Copy exactly, please, the lines of the data from its start through the line containing "We use cookies on".

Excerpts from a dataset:

Start of Block

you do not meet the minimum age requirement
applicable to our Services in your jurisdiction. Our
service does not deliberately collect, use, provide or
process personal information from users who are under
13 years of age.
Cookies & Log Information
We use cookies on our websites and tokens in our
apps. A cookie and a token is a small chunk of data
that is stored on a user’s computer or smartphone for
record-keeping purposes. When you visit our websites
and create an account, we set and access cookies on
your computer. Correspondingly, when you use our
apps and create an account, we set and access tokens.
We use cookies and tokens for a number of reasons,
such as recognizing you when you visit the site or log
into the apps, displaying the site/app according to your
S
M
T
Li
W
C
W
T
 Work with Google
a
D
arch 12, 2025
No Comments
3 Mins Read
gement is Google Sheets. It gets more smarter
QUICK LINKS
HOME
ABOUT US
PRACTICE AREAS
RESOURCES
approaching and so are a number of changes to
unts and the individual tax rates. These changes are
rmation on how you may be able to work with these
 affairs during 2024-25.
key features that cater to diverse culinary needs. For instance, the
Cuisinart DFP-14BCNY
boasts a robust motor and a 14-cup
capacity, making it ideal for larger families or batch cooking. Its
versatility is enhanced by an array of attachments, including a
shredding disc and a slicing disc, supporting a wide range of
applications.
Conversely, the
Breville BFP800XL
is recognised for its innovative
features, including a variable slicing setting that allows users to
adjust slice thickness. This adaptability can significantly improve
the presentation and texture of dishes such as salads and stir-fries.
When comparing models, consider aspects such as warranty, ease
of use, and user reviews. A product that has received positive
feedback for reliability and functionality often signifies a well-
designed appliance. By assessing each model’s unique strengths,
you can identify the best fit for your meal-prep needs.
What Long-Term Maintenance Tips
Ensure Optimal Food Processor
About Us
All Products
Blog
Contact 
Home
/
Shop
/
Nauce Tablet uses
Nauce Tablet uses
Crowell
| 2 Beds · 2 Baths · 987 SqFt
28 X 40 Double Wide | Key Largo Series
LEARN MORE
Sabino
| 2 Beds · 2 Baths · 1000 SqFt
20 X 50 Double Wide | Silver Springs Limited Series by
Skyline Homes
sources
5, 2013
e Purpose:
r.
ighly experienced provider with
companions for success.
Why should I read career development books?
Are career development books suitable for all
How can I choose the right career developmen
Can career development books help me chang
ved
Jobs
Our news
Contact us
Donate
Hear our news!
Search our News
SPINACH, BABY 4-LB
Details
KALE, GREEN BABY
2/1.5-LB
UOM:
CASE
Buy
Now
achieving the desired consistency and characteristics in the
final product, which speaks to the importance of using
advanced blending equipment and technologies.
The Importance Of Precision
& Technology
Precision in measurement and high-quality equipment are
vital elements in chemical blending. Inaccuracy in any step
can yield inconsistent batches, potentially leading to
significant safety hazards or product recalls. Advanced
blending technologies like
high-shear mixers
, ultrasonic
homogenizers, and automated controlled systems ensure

End of Block

== Reply to the exercise ==
you do not meet the minimum age requirement
applicable to our Services in your jurisdiction. Our
service does not deliberately collect, use, provide or
process personal information from users who are under
13 years of age.
Cookies & Log Information
We use cookies on our websites and tokens in our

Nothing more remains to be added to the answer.